Items from a data source:
=== Section Start ===

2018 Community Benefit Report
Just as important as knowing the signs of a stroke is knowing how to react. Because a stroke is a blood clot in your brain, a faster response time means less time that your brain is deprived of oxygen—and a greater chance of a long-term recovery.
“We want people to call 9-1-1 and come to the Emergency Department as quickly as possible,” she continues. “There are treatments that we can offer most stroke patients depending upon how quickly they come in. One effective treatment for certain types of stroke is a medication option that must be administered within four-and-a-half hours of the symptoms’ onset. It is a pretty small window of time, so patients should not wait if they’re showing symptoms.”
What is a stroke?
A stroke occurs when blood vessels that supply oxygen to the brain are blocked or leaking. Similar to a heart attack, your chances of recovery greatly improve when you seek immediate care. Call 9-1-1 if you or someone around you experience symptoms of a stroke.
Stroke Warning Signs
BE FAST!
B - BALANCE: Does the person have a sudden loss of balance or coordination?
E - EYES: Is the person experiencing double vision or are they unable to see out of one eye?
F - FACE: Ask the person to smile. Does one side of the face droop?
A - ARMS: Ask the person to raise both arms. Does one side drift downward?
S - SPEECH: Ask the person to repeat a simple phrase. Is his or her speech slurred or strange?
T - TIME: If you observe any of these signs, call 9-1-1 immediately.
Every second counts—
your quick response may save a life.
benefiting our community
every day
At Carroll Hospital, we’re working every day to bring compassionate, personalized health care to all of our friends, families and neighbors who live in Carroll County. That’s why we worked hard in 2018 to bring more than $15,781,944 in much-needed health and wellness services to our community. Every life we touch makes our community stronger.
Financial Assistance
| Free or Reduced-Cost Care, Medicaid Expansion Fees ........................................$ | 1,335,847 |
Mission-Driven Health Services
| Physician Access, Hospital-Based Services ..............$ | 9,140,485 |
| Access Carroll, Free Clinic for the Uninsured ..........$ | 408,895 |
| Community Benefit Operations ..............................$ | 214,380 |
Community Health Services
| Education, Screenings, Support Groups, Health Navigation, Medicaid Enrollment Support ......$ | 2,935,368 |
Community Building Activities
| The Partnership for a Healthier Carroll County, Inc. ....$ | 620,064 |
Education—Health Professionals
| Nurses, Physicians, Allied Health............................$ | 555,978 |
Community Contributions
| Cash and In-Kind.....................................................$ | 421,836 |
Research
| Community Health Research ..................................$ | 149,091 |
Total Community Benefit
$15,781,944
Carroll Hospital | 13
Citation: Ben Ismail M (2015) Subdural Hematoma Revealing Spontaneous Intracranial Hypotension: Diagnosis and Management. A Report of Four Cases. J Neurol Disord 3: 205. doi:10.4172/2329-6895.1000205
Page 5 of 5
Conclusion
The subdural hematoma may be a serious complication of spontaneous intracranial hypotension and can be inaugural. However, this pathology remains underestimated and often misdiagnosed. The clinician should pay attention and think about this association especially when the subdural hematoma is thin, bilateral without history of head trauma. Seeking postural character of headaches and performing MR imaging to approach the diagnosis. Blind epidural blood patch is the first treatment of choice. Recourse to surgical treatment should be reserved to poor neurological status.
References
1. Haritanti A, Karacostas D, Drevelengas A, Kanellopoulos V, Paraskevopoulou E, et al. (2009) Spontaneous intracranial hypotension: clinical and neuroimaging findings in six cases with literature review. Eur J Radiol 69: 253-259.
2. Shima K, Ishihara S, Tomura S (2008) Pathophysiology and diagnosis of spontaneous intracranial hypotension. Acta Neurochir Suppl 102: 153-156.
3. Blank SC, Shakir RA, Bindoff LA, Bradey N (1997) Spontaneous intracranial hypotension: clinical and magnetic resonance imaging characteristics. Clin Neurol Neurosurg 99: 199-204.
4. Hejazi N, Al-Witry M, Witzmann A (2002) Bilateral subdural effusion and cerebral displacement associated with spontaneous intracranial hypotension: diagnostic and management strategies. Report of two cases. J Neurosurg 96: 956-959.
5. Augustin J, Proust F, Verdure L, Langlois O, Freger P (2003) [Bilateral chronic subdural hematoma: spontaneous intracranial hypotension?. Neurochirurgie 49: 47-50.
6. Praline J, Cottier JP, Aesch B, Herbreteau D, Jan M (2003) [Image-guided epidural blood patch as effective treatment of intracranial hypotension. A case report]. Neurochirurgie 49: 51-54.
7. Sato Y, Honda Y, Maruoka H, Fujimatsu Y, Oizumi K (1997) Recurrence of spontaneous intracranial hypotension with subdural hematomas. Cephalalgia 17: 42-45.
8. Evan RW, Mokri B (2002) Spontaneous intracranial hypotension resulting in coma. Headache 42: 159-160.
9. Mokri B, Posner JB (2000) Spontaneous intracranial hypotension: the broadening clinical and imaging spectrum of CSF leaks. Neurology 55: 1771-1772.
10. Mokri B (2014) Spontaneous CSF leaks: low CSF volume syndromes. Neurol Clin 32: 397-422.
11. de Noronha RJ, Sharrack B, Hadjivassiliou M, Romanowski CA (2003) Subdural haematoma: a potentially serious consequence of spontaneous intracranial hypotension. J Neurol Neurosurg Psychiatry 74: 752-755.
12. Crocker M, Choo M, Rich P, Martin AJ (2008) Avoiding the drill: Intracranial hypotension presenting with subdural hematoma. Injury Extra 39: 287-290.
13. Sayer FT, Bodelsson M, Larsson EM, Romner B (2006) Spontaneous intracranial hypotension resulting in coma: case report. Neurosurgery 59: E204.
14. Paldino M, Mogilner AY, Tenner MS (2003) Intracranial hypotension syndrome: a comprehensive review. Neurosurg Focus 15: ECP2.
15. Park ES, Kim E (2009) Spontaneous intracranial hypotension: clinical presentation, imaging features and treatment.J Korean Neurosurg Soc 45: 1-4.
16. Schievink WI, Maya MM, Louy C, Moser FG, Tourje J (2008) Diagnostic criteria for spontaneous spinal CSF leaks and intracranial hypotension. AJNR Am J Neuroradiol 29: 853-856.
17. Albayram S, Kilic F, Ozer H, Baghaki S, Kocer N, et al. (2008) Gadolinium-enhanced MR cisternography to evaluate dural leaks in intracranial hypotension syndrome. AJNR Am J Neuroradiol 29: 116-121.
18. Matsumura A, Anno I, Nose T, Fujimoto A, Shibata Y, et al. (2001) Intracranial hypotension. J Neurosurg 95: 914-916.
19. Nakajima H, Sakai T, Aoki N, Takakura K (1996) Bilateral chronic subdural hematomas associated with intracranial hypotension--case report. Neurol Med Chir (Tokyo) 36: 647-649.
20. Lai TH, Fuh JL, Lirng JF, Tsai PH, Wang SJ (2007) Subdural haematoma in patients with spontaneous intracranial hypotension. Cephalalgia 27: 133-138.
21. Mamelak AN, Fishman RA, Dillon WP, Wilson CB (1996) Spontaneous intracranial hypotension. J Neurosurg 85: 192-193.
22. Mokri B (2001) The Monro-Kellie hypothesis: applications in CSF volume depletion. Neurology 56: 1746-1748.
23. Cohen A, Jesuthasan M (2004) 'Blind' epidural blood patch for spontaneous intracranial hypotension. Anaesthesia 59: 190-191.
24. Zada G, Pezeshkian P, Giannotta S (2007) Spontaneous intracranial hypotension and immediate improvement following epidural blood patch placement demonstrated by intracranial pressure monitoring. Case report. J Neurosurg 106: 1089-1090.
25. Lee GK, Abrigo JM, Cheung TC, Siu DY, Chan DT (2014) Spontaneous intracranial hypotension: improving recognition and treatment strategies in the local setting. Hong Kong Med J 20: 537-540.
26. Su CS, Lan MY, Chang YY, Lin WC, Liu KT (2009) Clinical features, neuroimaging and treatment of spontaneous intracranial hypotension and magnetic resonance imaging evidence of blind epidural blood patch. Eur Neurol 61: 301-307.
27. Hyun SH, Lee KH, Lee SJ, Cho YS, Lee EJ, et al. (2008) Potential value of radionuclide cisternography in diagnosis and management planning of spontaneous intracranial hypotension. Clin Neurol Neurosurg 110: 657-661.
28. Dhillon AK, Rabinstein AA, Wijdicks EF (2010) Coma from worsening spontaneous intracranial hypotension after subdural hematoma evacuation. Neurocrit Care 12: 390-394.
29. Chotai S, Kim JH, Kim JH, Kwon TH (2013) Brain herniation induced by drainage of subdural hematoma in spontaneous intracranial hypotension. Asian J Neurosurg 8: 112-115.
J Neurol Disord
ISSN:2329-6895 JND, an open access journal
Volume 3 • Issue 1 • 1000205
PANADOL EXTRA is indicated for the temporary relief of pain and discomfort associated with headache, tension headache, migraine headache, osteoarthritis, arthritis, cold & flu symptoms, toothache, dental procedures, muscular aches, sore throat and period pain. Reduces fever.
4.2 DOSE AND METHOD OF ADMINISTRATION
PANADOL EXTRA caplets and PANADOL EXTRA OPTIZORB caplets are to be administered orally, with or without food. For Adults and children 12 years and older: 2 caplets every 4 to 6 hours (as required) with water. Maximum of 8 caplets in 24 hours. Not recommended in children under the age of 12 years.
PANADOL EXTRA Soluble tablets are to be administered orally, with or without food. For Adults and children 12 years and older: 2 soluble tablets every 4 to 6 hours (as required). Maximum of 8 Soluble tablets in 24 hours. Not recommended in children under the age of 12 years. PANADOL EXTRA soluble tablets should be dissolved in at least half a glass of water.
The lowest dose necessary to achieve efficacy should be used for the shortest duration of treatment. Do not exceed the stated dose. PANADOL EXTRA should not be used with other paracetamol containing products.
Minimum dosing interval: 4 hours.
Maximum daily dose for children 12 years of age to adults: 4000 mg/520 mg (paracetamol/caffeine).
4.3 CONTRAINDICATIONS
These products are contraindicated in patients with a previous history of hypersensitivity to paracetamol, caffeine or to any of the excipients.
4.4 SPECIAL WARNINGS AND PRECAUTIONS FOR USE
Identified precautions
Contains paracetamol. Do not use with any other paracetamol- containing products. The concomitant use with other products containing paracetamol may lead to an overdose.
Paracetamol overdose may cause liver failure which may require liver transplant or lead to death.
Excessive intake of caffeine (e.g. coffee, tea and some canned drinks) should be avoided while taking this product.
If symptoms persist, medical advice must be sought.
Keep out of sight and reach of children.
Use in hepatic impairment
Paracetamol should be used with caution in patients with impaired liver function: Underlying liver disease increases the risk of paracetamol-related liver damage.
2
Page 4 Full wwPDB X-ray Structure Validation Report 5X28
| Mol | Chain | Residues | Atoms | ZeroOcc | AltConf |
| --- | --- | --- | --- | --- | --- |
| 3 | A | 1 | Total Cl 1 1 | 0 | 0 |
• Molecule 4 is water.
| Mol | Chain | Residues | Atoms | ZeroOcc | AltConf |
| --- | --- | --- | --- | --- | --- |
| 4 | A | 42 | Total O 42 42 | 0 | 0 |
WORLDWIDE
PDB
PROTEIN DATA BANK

=== Section End ===

Across the entries above, how many lines contain the string "hematomas"? The number alone is the answer.

• **REPLY TO THE EXERCISE**: 2